RECORDS SUPPLIED —
%%

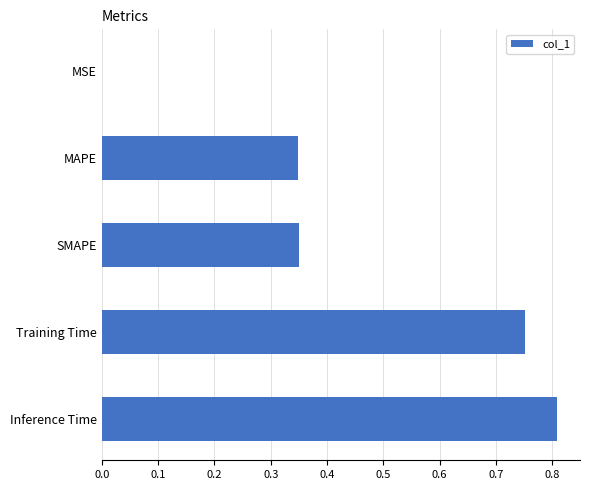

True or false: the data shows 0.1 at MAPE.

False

%%
%%

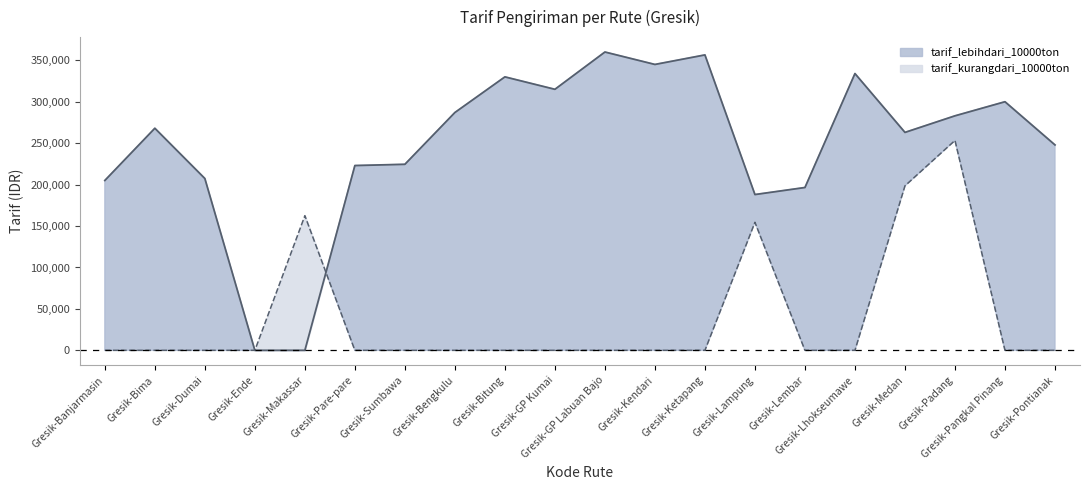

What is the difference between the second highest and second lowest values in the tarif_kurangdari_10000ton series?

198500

%%
%%

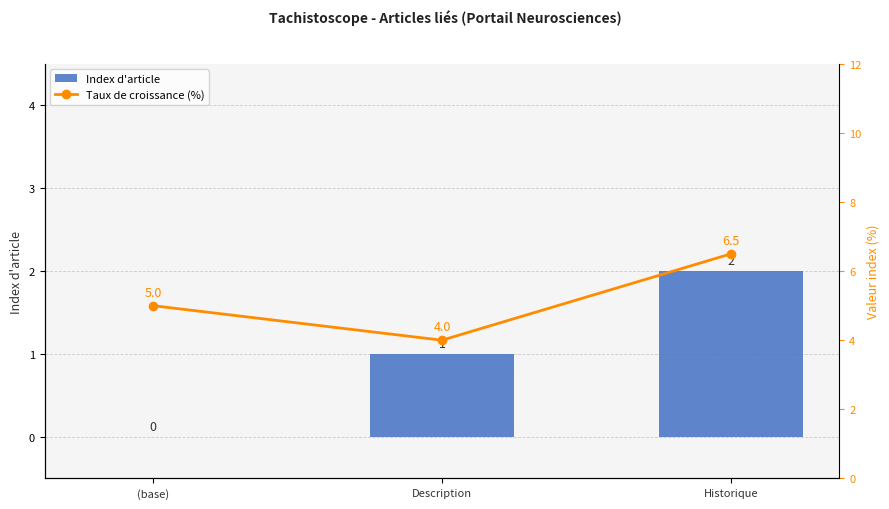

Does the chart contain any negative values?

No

%%

ABOUT THIS TASK — Count the lines in the material above that contain the string "values", matching case exactly. Reply with the number alone.

EXERCISE RESPONSE — 2